Exercise inputs -
== == ==

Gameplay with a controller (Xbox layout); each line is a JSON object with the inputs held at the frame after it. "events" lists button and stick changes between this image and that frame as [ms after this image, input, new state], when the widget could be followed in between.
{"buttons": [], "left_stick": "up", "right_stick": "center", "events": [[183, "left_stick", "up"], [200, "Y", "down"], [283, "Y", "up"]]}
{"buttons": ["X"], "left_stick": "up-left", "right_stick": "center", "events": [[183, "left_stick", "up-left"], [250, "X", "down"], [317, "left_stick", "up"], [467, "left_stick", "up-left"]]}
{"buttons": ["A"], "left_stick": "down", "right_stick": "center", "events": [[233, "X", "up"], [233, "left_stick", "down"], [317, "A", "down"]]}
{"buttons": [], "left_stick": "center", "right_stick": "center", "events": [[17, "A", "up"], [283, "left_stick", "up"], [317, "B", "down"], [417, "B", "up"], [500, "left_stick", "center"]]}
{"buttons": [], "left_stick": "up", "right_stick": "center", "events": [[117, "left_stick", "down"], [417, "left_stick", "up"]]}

== == ==

Aim of the task - Would you transcribe the whole listing, keeping every character the same?

Your solution -
Gameplay with a controller (Xbox layout); each line is a JSON object with the inputs held at the frame after it. "events" lists button and stick changes between this image and that frame as [ms after this image, input, new state], when the widget could be followed in between.
{"buttons": [], "left_stick": "up", "right_stick": "center", "events": [[183, "left_stick", "up"], [200, "Y", "down"], [283, "Y", "up"]]}
{"buttons": ["X"], "left_stick": "up-left", "right_stick": "center", "events": [[183, "left_stick", "up-left"], [250, "X", "down"], [317, "left_stick", "up"], [467, "left_stick", "up-left"]]}
{"buttons": ["A"], "left_stick": "down", "right_stick": "center", "events": [[233, "X", "up"], [233, "left_stick", "down"], [317, "A", "down"]]}
{"buttons": [], "left_stick": "center", "right_stick": "center", "events": [[17, "A", "up"], [283, "left_stick", "up"], [317, "B", "down"], [417, "B", "up"], [500, "left_stick", "center"]]}
{"buttons": [], "left_stick": "up", "right_stick": "center", "events": [[117, "left_stick", "down"], [417, "left_stick", "up"]]}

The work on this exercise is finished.